I take it that few would disagree that tort law must balance freedom of action with security of the person and property. However, Cane simply assumes that the only way of balancing these concerns is in terms of distributive justice. But that assumption is unwarranted. The relevant questions here are the following: when one balances freedom of action against security, does one do it by balancing the interest in freedom of action of all in society with the interest in security of all in society, or by balancing the freedom of action of the defendant with the security of the plaintiff? Does one balance freedom of action with security to produce the best social consequences according to some scheme of distributive justice, or to do justice between the parties? The former are examples of distributive justice, but the latter examples embody corrective justice.

Of course, whether the common law of tort embodies corrective justice or not is a famous and ongoing debate. But Cane is mistaken to insist that responsibility in these areas must be seen in terms of distributive justice. Cane is wrong here because he believes that a form of responsibility must be about distributive justice if it distributes. For instance:

Donoghue v Stevenson ... decided for the first time in England that a manufacturer could be held liable to a consumer who suffers injury as a result of a defect in a product caused by the negligence of the manufacturer. At one level, the case concerned the responsibility of a particular manufacturer to a particular consumer. At another level, it dealt with much larger social questions about the relationship between manufacturers and consumers generally. In other words, the case was not only about the responsibility of one individual to another, but also about the distribution of rights and obligations in society generally. For this reason, in deciding how to resolve the case, the judges considered not only the issue of ‘fairness’ as between the plaintiff and the defendant, but also the wider social and economic impact of a decision one way or another ...[40]

It is true that the dissenting judges were inclined to find for the defendant, inter alia, because of the fear of what we would call indeterminate liability.[41] However, the sole references to ‘wider social and economic impact’ by the majority were Lord Macmillan’s aside that it was a good thing that English and Scottish law adopted the same approach with respect to the duty of care[42] and Lord Atkin’s opening observation that the issue in the case was of importance to public health.[43] Neither of these concerns played any role in either of their Lordships’ formulation of the duty of care.

Moreover, while Lords Atkin and Macmillan referred (in passing) to the claim of Mathew LJ in Earl v Lubbock that liability should be denied if its imposition would make it ‘difficult to see how ... trade could be carried on’,[44] it is not clear that even this would support Cane’s view. Mathew LJ’s point could have been that liability should not be imposed as it would make trade difficult and either that this would be bad for society or would be unfair as between the parties. The latter seems to have been Mathew LJ’s view in fact. Further, their Lordships in Donoghue v Stevenson imposed liability on the defendant despite that making trade in ginger beer more difficult.

Similarly, though the majority of their Lordships in Donoghue v Stevenson were clearly of the view that negligent manufacturers of ginger beer should, as a general rule, owe a duty of care to consumers — not merely that this manufacturer should owe a duty of care to this consumer — this does not imply a concern for distributive justice. According to the majority, the reason why all negligent ginger beer manufacturers in relevantly similar circumstances should owe a duty of care to all consumers was because all such manufacturers could foresee injury to their consumers. Hence, the decision is concerned with fairness between potential parties rather than with distributing risks and responsibilities in order to realise social goals (other than the ‘goal’ of corrective justice, of course).

━━━━━━━━━━━━━━━━

Tasks to carry out:
1. Please reproduce the passage on tort law word for word, from "It is true that" up to and including "duty of care.".
2. Resume the passage on tort law, picking up right after its final sentence.

Saved data entries
━━━━━━━━━━━━━━━━

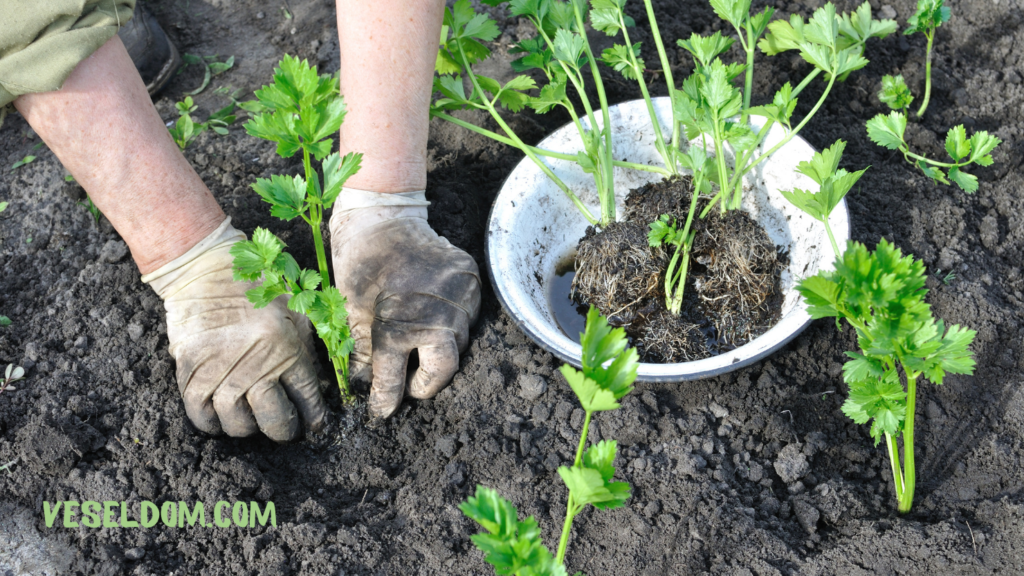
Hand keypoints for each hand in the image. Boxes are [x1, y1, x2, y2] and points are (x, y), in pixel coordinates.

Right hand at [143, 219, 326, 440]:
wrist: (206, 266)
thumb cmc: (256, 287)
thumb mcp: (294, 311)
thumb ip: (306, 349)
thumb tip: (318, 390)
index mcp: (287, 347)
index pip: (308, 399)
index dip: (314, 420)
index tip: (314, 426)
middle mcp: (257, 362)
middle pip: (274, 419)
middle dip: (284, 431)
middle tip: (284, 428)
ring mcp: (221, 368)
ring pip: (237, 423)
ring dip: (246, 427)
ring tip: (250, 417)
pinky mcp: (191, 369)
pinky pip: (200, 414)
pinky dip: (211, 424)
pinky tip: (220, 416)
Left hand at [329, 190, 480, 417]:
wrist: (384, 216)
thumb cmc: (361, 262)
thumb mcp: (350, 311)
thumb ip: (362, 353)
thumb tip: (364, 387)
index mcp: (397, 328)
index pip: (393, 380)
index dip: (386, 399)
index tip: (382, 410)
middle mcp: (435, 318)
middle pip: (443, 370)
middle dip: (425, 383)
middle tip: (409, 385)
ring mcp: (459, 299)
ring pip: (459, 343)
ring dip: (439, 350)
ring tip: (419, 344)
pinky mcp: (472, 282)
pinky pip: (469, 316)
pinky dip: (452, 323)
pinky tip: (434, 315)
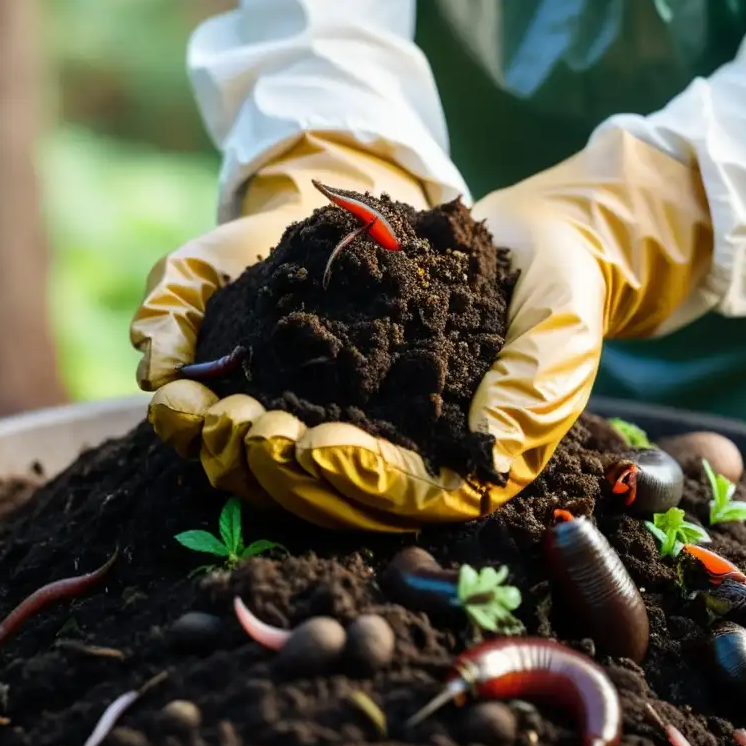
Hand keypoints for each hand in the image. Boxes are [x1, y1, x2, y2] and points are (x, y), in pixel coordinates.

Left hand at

━━━━━━━━━━━━━━━━

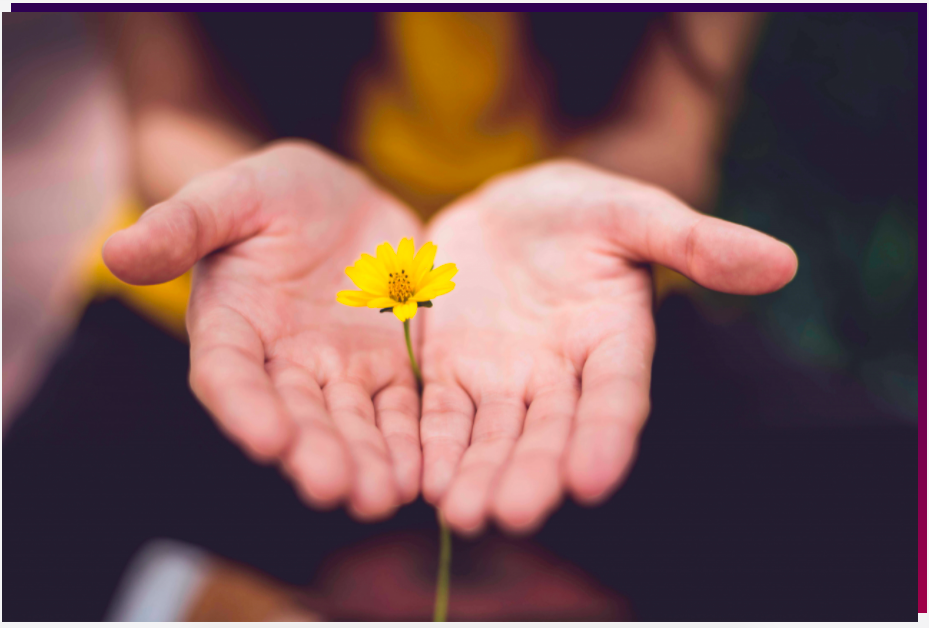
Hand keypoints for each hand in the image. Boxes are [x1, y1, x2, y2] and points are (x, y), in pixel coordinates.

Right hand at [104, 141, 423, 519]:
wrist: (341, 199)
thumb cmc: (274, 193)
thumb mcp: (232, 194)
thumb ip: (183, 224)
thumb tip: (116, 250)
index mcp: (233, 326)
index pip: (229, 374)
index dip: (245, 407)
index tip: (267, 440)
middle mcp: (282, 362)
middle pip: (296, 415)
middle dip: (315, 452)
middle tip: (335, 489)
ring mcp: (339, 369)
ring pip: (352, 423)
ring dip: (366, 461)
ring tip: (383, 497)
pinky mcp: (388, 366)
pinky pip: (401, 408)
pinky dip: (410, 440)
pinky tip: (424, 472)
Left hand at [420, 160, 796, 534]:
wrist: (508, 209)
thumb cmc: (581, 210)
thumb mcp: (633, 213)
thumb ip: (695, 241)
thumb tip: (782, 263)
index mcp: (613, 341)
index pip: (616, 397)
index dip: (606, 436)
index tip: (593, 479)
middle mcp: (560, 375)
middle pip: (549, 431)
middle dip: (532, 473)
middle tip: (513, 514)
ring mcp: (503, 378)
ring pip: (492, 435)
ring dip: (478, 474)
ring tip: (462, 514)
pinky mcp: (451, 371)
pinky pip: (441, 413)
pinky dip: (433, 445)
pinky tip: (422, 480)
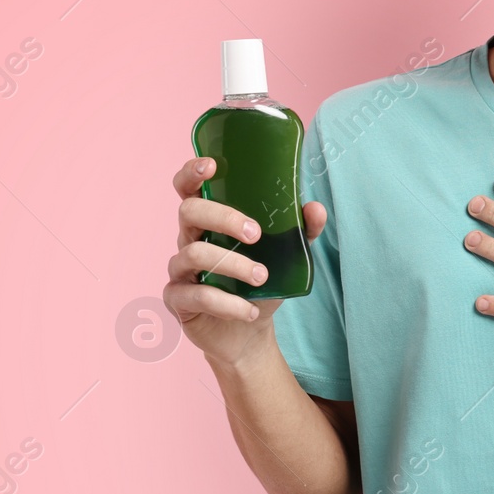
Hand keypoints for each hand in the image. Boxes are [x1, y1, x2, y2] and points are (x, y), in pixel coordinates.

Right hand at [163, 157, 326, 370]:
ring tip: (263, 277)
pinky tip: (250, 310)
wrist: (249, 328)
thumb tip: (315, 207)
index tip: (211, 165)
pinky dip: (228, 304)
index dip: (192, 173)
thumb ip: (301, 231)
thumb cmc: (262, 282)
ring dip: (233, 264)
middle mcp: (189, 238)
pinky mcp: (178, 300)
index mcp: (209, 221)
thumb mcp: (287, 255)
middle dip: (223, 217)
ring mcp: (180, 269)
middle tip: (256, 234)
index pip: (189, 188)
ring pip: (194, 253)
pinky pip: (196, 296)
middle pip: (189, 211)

━━━━━━━━━━━━━━━━

Set of answers:
1.
It is true that the dissenting judges were inclined to find for the defendant, inter alia, because of the fear of what we would call indeterminate liability.[41] However, the sole references to ‘wider social and economic impact’ by the majority were Lord Macmillan’s aside that it was a good thing that English and Scottish law adopted the same approach with respect to the duty of care[42] and Lord Atkin’s opening observation that the issue in the case was of importance to public health.[43] Neither of these concerns played any role in either of their Lordships’ formulation of the duty of care.

2.
Likewise, though Lord Atkin spoke of the public sentiment,[45] the ordinary needs of civilised society[46] and common sense,[47] these phrases could equally apply to corrective as to distributive justice. Although Lord Atkin does (once) mention the defendant’s social wrongdoing,[48] this is surely insufficient evidence to justify the conclusion that Lord Atkin was intending to implement distributive justice.

On their face at least, the majority judgments in Donoghue v Stevenson do seem to have been concerned purely with corrective justice. According to Lord Atkin, a defendant owes a plaintiff a duty of care if he or she can reasonably foresee that his or her actions would place the plaintiff at a risk of injury. This is concerned with the relationship between the parties (corrective justice) rather than with society as a whole (distributive justice). Hence, despite Cane’s claim to the contrary, the concept of foreseeability as applied in tort law seems to have little to do with ‘the distribution of risks within society’.[49] Rather, it is concerned with justice between the plaintiff and the defendant. Hence, in The Wagon Mound [No 1],[50] Viscount Simonds said:

if it is asked why a man should be responsible for the natural or necessary or probable consequences of his act ... the answer is that it is not because they are natural or necessary or probable, but because, since they have this quality, it is judged by the standard of the reasonable man that he ought to have foreseen them.[51]

Again, this is focused on whether the defendant could foresee the plaintiff’s injury rather than on whether something would be socially advantageous.[52]

In fact, Cane himself presents a reason to hold that tort law is interested purely in corrective justice. Recall his claim that the law balances freedom of action with security of the person and property. But these concerns, typically raised in tort cases, are by no means the only ones relevant to distributive justice. Why, then, does Cane single them out as the predominant concerns lying behind tort liability? The answer is provided by corrective justice: freedom of action and security are of paramount importance in tort because there is always a conflict between the defendant’s freedom of action and the plaintiff’s security.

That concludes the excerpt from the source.